◆ To-do item
For the entries below, repeat exactly each line starting with the one that contains "X15000Y220000D02*X50000D01*X55000Y225000D01*D15*" and going on through the one that contains "Y177871D01*X74163D01*X77511Y175000D02*X75000D01*", and no others.
Top of Supplied data
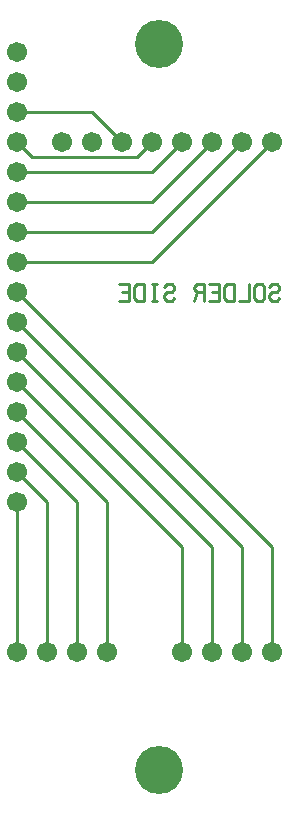
<source format=gbl>
%MOIN*%
%FSLAX25Y25*%
G04 D10 used for Character Trace; *
G04     Circle (OD=.01000) (No hole)*
G04 D11 used for Power Trace; *
G04     Circle (OD=.06700) (No hole)*
G04 D12 used for Signal Trace; *
G04     Circle (OD=.01100) (No hole)*
G04 D13 used for Via; *
G04     Circle (OD=.05800) (Round. Hole ID=.02800)*
G04 D14 used for Component hole; *
G04     Circle (OD=.06500) (Round. Hole ID=.03500)*
G04 D15 used for Component hole; *
G04     Circle (OD=.06700) (Round. Hole ID=.04300)*
G04 D16 used for Component hole; *
G04     Circle (OD=.08100) (Round. Hole ID=.05100)*
G04 D17 used for Component hole; *
G04     Circle (OD=.08900) (Round. Hole ID=.05900)*
G04 D18 used for Component hole; *
G04     Circle (OD=.11300) (Round. Hole ID=.08300)*
G04 D19 used for Component hole; *
G04     Circle (OD=.16000) (Round. Hole ID=.13000)*
G04 D20 used for Component hole; *
G04     Circle (OD=.18300) (Round. Hole ID=.15300)*
G04 D21 used for Component hole; *
G04     Circle (OD=.22291) (Round. Hole ID=.19291)*
%ADD10C,.01000*%
%ADD11C,.06700*%
%ADD12C,.01100*%
%ADD13C,.05800*%
%ADD14C,.06500*%
%ADD15C,.06700*%
%ADD16C,.08100*%
%ADD17C,.08900*%
%ADD18C,.11300*%
%ADD19C,.16000*%
%ADD20C,.18300*%
%ADD21C,.22291*%
%IPPOS*%
%LPD*%
G90*X0Y0D02*D15*X40000Y55000D03*D12*Y105000D01*   
X10000Y135000D01*D15*D03*Y145000D03*D12*          
X65000Y90000D01*Y55000D01*D15*D03*X75000D03*D12*  
Y90000D01*X10000Y155000D01*D15*D03*Y165000D03*D12*
X85000Y90000D01*Y55000D01*D15*D03*X95000D03*D12*  
Y90000D01*X10000Y175000D01*D15*D03*Y185000D03*D12*
X55000D01*X95000Y225000D01*D15*D03*X85000D03*D12* 
X55000Y195000D01*X10000D01*D15*D03*Y205000D03*D12*
X55000D01*X75000Y225000D01*D15*D03*X65000D03*D12* 
X55000Y215000D01*X10000D01*D15*D03*D12*           
X15000Y220000D02*X50000D01*X55000Y225000D01*D15*  
D03*X45000D03*D12*X35000Y235000D01*X10000D01*D15* 
D03*Y245000D03*Y225000D03*D12*X15000Y220000D01*   
D15*X25000Y225000D03*X35000D03*X10000Y255000D03*  
D19*X57300Y257900D03*D10*X94163Y176914D02*        
X95000Y177871D01*X96674D01*X97511Y176914D01*      
Y175957D01*X96674Y175000D01*X95000D01*            
X94163Y174043D01*Y173086D01*X95000Y172129D01*     
X96674D01*X97511Y173086D01*X89163D02*             
X90000Y172129D01*X91674D01*X92511Y173086D01*      
Y176914D01*X91674Y177871D01*X90000D01*            
X89163Y176914D01*Y173086D01*X87511Y177871D02*     
Y172129D01*X84163D01*X82511D02*Y177871D01*        
X80000D01*X79163Y176914D01*Y173086D01*            
X80000Y172129D01*X82511D01*X74163D02*X77511D01*   
Y177871D01*X74163D01*X77511Y175000D02*X75000D01*  
X72511Y172129D02*Y177871D01*X70000D01*            
X69163Y176914D01*Y175957D01*X70000Y175000D01*     
X72511D01*X70000D02*X69163Y172129D01*             
X59163Y176914D02*X60000Y177871D01*X61674D01*      
X62511Y176914D01*Y175957D01*X61674Y175000D01*     
X60000D01*X59163Y174043D01*Y173086D01*            
X60000Y172129D01*X61674D01*X62511Y173086D01*      
X55837Y172129D02*Y177871D01*X56674Y172129D02*     
X55000D01*X56674Y177871D02*X55000D01*             
X52511Y172129D02*Y177871D01*X50000D01*            
X49163Y176914D01*Y173086D01*X50000Y172129D01*     
X52511D01*X44163D02*X47511D01*Y177871D01*         
X44163D01*X47511Y175000D02*X45000D01*D15*         
X10000Y125000D03*D12*X30000Y105000D01*Y55000D01*  
D15*D03*X20000D03*D12*Y105000D01*X10000Y115000D01*
D15*D03*Y105000D03*D12*Y55000D01*D15*D03*D19*     
X57300Y15900D03*M02*                              

</source>
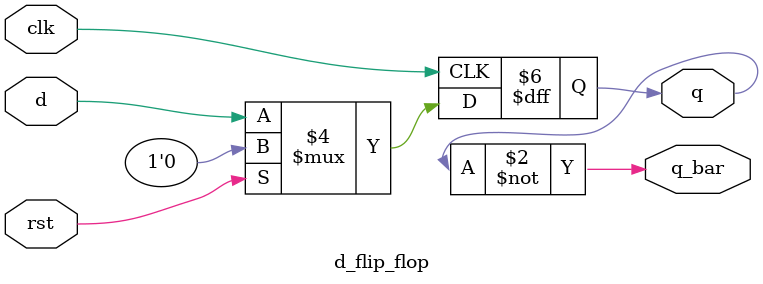
<source format=v>

module d_flip_flop (
    input wire clk,
    input wire rst,    
    input wire d,        // D input
    output reg q,        // Main output
    output wire q_bar    // Complement output
);

    
    always @(posedge clk) begin
        if (rst)
            q <= 1'b0;
        else
            q <= d;
    end

    assign q_bar = ~q; // Complement of q

endmodule

</source>
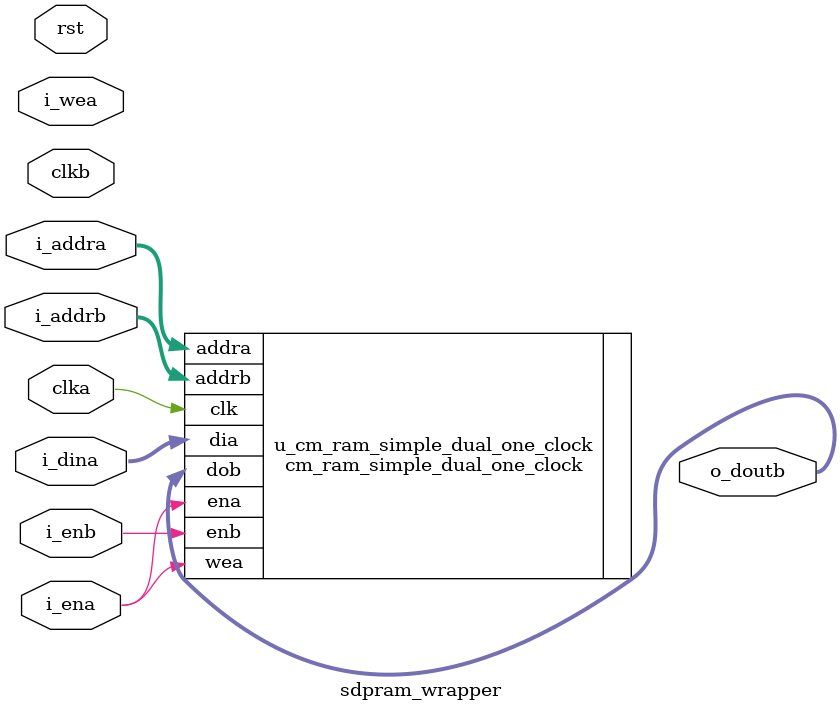
<source format=v>
`timescale 1ns / 1ps

module sdpram_wrapper #(
    parameter   DEPTH               = 32                                    ,   // depth
    parameter   DW                  = 32                                    ,   // data width
    parameter   AW                  = $clog2(DEPTH)>0 ? $clog2(DEPTH) : 1   ,   // depth 32 -> addr 5?at least 1
    parameter   BYTE_WRITE_WIDTH_A  = DW                                    ,   // BYTE WRITE WIDTH for port-A, if BYTE_WRITE_WIDTH_A is DW, means disable BYTE Write
    parameter   READ_LATENCY_B      = 1                                     ,
    parameter   WRITE_MODE_B        = "no_change"                           ,   // no_change, read_first, write_first. Default value = no_change.
    parameter   MEMORY_TYPE         = "block"                               ,   // "auto"  "block"  "distributed"  "ultra"- URAM
    parameter   CLOCKING_MODE       = "common_clock"                        ,   // "common_clock"   "independent_clock",  Default value = "common_clock".
    parameter   INIT_FILE           = "none"                                    // "none"--> not use init file
    )
    (
    // clk & rst
    input   wire                                    clka                                    ,
    input   wire                                    clkb                                    ,
    input   wire                                    rst                                     ,
    // write port
    input   wire                                    i_ena                                   ,
    input   wire    [AW  -1 : 0]                    i_addra                                 ,
    input   wire    [DW  -1 : 0]                    i_dina                                  ,
    input   wire    [DW/BYTE_WRITE_WIDTH_A-1:0]     i_wea                                   ,
    // read port
    input   wire                                    i_enb                                   ,
    input   wire    [AW  -1 : 0]                    i_addrb                                 ,
    output  wire    [DW  -1 : 0]                    o_doutb
    );

/// ram instance
generate
        cm_ram_simple_dual_one_clock #(
            .WIDTH                  ( DW                            ),
            .SIZE                   ( $clog2(DEPTH)                 )
            )
            u_cm_ram_simple_dual_one_clock
            (
            .clk                    ( clka                          ),
            .ena                    ( i_ena                         ),
            .enb                    ( i_enb                         ),
            .wea                    ( i_ena                         ),
            .addra                  ( i_addra                       ),
            .addrb                  ( i_addrb                       ),
            .dia                    ( i_dina                        ),
            .dob                    ( o_doutb                       )
            );

endgenerate

endmodule

</source>
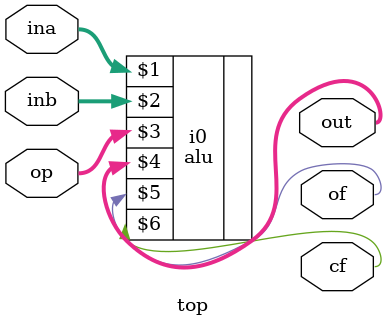
<source format=v>
module top (
  input [3:0] ina, inb,
  input [2:0] op,
  output [3:0] out,
  output of, cf
);
  alu i0 (ina, inb, op, out, of, cf);
endmodule
</source>
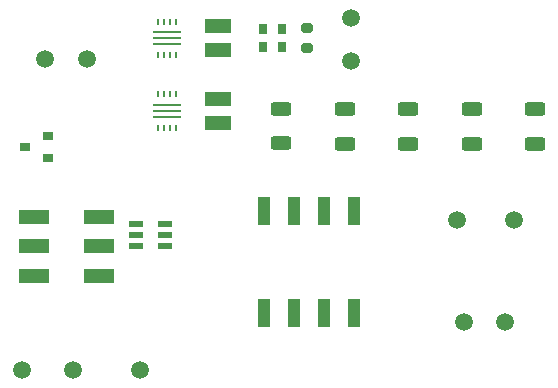
<source format=gbr>
%TF.GenerationSoftware,KiCad,Pcbnew,9.0.5*%
%TF.CreationDate,2025-10-15T03:39:03+09:00*%
%TF.ProjectId,fpga_pre_test,66706761-5f70-4726-955f-746573742e6b,rev?*%
%TF.SameCoordinates,Original*%
%TF.FileFunction,Soldermask,Top*%
%TF.FilePolarity,Negative*%
%FSLAX46Y46*%
G04 Gerber Fmt 4.6, Leading zero omitted, Abs format (unit mm)*
G04 Created by KiCad (PCBNEW 9.0.5) date 2025-10-15 03:39:03*
%MOMM*%
%LPD*%
G01*
G04 APERTURE LIST*
G04 Aperture macros list*
%AMRoundRect*
0 Rectangle with rounded corners*
0 $1 Rounding radius*
0 $2 $3 $4 $5 $6 $7 $8 $9 X,Y pos of 4 corners*
0 Add a 4 corners polygon primitive as box body*
4,1,4,$2,$3,$4,$5,$6,$7,$8,$9,$2,$3,0*
0 Add four circle primitives for the rounded corners*
1,1,$1+$1,$2,$3*
1,1,$1+$1,$4,$5*
1,1,$1+$1,$6,$7*
1,1,$1+$1,$8,$9*
0 Add four rect primitives between the rounded corners*
20,1,$1+$1,$2,$3,$4,$5,0*
20,1,$1+$1,$4,$5,$6,$7,0*
20,1,$1+$1,$6,$7,$8,$9,0*
20,1,$1+$1,$8,$9,$2,$3,0*%
G04 Aperture macros list end*
%ADD10R,0.250000X0.600000*%
%ADD11R,2.400000X0.250000*%
%ADD12C,1.500000*%
%ADD13RoundRect,0.250000X0.625000X-0.312500X0.625000X0.312500X-0.625000X0.312500X-0.625000X-0.312500X0*%
%ADD14R,1.130000X2.440000*%
%ADD15R,2.500000X1.200000*%
%ADD16R,0.900000X0.800000*%
%ADD17R,1.200000X0.600000*%
%ADD18R,2.200000X1.200000*%
%ADD19RoundRect,0.200000X-0.275000X0.200000X-0.275000X-0.200000X0.275000X-0.200000X0.275000X0.200000X0*%
%ADD20R,0.650000X0.850000*%
G04 APERTURE END LIST*
D10*
%TO.C,IC4*%
X139870000Y-90730000D03*
X140370000Y-90730000D03*
X140870000Y-90730000D03*
X141370000Y-90730000D03*
X141370000Y-93530000D03*
X140870000Y-93530000D03*
X140370000Y-93530000D03*
X139870000Y-93530000D03*
D11*
X140620000Y-92630000D03*
X140620000Y-92130000D03*
X140620000Y-91630000D03*
%TD*%
D12*
%TO.C,TP_SEQ_FLAG2*%
X138331004Y-114050000D03*
%TD*%
%TO.C,TP_SEQ_FLAG_NC1*%
X132700000Y-114050000D03*
%TD*%
D13*
%TO.C,R20*%
X171770000Y-94907500D03*
X171770000Y-91982500D03*
%TD*%
%TO.C,R19*%
X166405000Y-92002500D03*
X166405000Y-94927500D03*
%TD*%
%TO.C,R18*%
X161040000Y-92002500D03*
X161040000Y-94927500D03*
%TD*%
%TO.C,R17*%
X155675000Y-92002500D03*
X155675000Y-94927500D03*
%TD*%
%TO.C,R16*%
X150310000Y-91932500D03*
X150310000Y-94857500D03*
%TD*%
D14*
%TO.C,S2*%
X148870000Y-109200000D03*
X151410000Y-109200000D03*
X153950000Y-109200000D03*
X156490000Y-109200000D03*
X156490000Y-100600000D03*
X153950000Y-100600000D03*
X151410000Y-100600000D03*
X148870000Y-100600000D03*
%TD*%
D15*
%TO.C,S1*%
X134880000Y-106080000D03*
X134880000Y-103580000D03*
X134880000Y-101080000D03*
X129380000Y-106080000D03*
X129380000Y-103580000D03*
X129380000Y-101080000D03*
%TD*%
D16*
%TO.C,IC1*%
X128580000Y-95200000D03*
X130580000Y-96150000D03*
X130580000Y-94250000D03*
%TD*%
D17*
%TO.C,IC2*%
X140481493Y-101682499D03*
X140481493Y-102632499D03*
X140481493Y-103582499D03*
X137981493Y-103582499D03*
X137981493Y-102632499D03*
X137981493Y-101682499D03*
%TD*%
D12*
%TO.C,TP_SEQ_FLAG1*%
X128360000Y-114050000D03*
%TD*%
D18*
%TO.C,L2*%
X144920000Y-91130000D03*
X144920000Y-93130000D03*
%TD*%
D10*
%TO.C,IC3*%
X139865000Y-84570000D03*
X140365000Y-84570000D03*
X140865000Y-84570000D03*
X141365000Y-84570000D03*
X141365000Y-87370000D03*
X140865000Y-87370000D03*
X140365000Y-87370000D03*
X139865000Y-87370000D03*
D11*
X140615000Y-86470000D03*
X140615000Y-85970000D03*
X140615000Y-85470000D03*
%TD*%
D18*
%TO.C,L1*%
X144915000Y-86970000D03*
X144915000Y-84970000D03*
%TD*%
D12*
%TO.C,TP_OSC_OUT1*%
X156170000Y-84250000D03*
%TD*%
%TO.C,TP_OSC_GND1*%
X156170000Y-87910000D03*
%TD*%
D19*
%TO.C,R21*%
X152510000Y-86770000D03*
X152510000Y-85120000D03*
%TD*%
D12*
%TO.C,TP_LOAD_GND1*%
X165160000Y-101380000D03*
%TD*%
D20*
%TO.C,Y1*%
X148710000Y-86720000D03*
X150360000Y-86720000D03*
X150360000Y-85170000D03*
X148710000Y-85170000D03*
%TD*%
D12*
%TO.C,TP_LOAD_VCC1*%
X169970000Y-101370000D03*
%TD*%
%TO.C,J2*%
X169260000Y-110020000D03*
X165760000Y-110020000D03*
%TD*%
%TO.C,J1*%
X130330000Y-87770000D03*
X133830000Y-87770000D03*
%TD*%
M02*

</source>
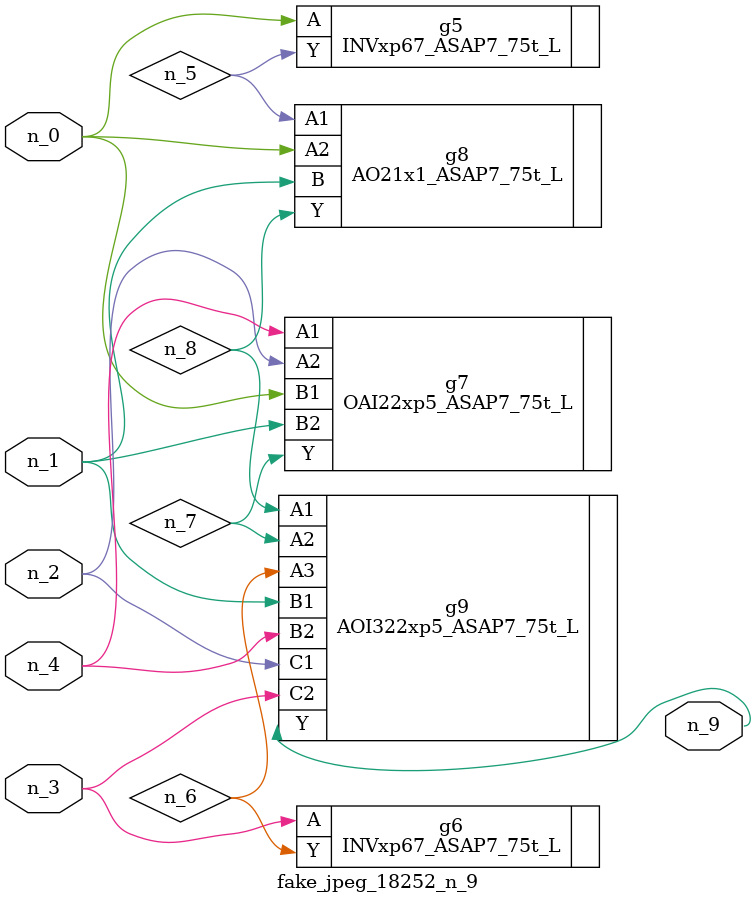
<source format=v>
module fake_jpeg_18252_n_9 (n_3, n_2, n_1, n_0, n_4, n_9);

input n_3;
input n_2;
input n_1;
input n_0;
input n_4;

output n_9;

wire n_8;
wire n_6;
wire n_5;
wire n_7;

INVxp67_ASAP7_75t_L g5 ( 
.A(n_0),
.Y(n_5)
);

INVxp67_ASAP7_75t_L g6 ( 
.A(n_3),
.Y(n_6)
);

OAI22xp5_ASAP7_75t_L g7 ( 
.A1(n_4),
.A2(n_2),
.B1(n_0),
.B2(n_1),
.Y(n_7)
);

AO21x1_ASAP7_75t_L g8 ( 
.A1(n_5),
.A2(n_0),
.B(n_1),
.Y(n_8)
);

AOI322xp5_ASAP7_75t_L g9 ( 
.A1(n_8),
.A2(n_7),
.A3(n_6),
.B1(n_1),
.B2(n_4),
.C1(n_2),
.C2(n_3),
.Y(n_9)
);


endmodule
</source>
Bottom of Supplied data
◆ Exercise response
X15000Y220000D02*X50000D01*X55000Y225000D01*D15*  
D03*X45000D03*D12*X35000Y235000D01*X10000D01*D15* 
D03*Y245000D03*Y225000D03*D12*X15000Y220000D01*   
D15*X25000Y225000D03*X35000D03*X10000Y255000D03*  
D19*X57300Y257900D03*D10*X94163Y176914D02*        
X95000Y177871D01*X96674D01*X97511Y176914D01*      
Y175957D01*X96674Y175000D01*X95000D01*            
X94163Y174043D01*Y173086D01*X95000Y172129D01*     
X96674D01*X97511Y173086D01*X89163D02*             
X90000Y172129D01*X91674D01*X92511Y173086D01*      
Y176914D01*X91674Y177871D01*X90000D01*            
X89163Y176914D01*Y173086D01*X87511Y177871D02*     
Y172129D01*X84163D01*X82511D02*Y177871D01*        
X80000D01*X79163Y176914D01*Y173086D01*            
X80000Y172129D01*X82511D01*X74163D02*X77511D01*   
Y177871D01*X74163D01*X77511Y175000D02*X75000D01*  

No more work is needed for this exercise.